REQUIRED ACTION ->
Repeat the part of the items that opens with the line containing "qui a une forme" and closes with the line containing "purifié, libéré du", both lines included, exactly as they appear there.

Collected data entries:
++++

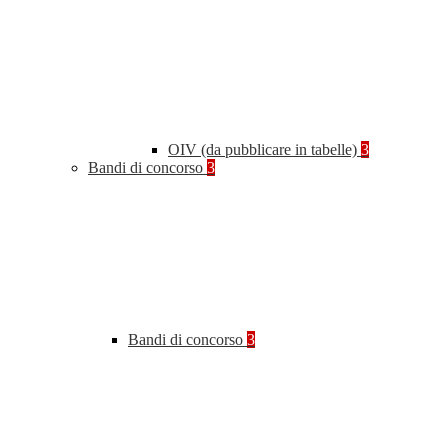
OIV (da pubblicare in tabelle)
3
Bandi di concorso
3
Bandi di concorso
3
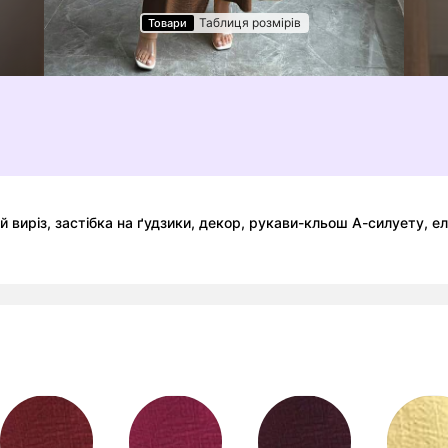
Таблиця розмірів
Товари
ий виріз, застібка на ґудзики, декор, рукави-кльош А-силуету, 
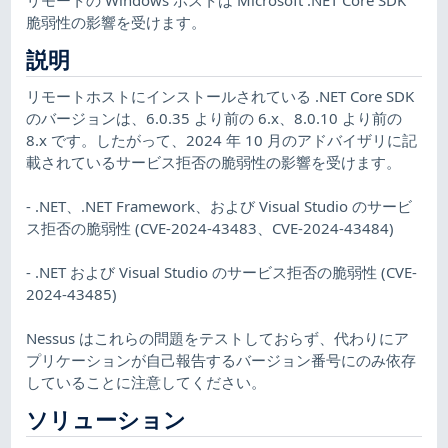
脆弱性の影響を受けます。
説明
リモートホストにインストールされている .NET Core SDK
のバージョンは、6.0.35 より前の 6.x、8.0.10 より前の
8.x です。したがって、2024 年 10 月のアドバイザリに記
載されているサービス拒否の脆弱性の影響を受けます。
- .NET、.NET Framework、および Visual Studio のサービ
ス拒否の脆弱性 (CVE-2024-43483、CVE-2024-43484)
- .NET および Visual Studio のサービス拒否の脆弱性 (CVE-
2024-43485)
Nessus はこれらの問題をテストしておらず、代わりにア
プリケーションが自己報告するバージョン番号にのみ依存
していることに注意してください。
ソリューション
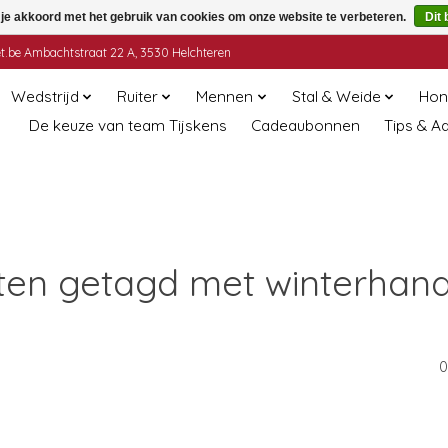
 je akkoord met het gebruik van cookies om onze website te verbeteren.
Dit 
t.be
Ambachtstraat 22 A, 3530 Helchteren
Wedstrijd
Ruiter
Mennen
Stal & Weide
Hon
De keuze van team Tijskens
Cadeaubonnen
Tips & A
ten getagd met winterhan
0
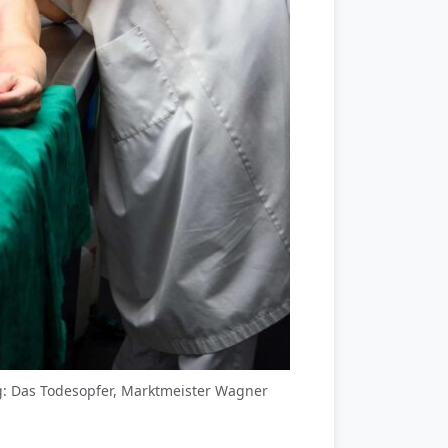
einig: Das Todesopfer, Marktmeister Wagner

++++

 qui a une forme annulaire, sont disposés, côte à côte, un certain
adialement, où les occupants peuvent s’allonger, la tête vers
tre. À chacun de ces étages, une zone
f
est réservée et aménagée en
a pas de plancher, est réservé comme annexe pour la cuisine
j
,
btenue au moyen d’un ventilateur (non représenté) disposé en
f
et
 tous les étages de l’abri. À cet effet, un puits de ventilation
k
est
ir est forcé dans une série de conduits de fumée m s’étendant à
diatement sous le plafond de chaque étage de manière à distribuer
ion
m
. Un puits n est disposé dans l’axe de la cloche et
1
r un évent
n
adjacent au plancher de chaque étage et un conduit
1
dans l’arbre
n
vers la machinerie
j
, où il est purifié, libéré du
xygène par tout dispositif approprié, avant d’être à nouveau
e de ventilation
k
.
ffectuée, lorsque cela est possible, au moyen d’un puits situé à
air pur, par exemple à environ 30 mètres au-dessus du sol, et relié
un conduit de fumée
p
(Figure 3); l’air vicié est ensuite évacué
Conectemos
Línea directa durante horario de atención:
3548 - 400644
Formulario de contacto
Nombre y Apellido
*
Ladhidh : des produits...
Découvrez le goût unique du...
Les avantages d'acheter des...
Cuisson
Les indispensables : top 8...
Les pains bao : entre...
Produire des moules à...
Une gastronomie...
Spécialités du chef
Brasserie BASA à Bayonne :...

++++

ANSWER TO THIS TASK ->
 qui a une forme annulaire, sont disposés, côte à côte, un certain
adialement, où les occupants peuvent s’allonger, la tête vers
tre. À chacun de ces étages, une zone
f
est réservée et aménagée en
a pas de plancher, est réservé comme annexe pour la cuisine
j
,
btenue au moyen d’un ventilateur (non représenté) disposé en
f
et
 tous les étages de l’abri. À cet effet, un puits de ventilation
k
est
ir est forcé dans une série de conduits de fumée m s’étendant à
diatement sous le plafond de chaque étage de manière à distribuer
ion
m
. Un puits n est disposé dans l’axe de la cloche et
1
r un évent
n
adjacent au plancher de chaque étage et un conduit
1
dans l’arbre
n
vers la machinerie
j
, où il est purifié, libéré du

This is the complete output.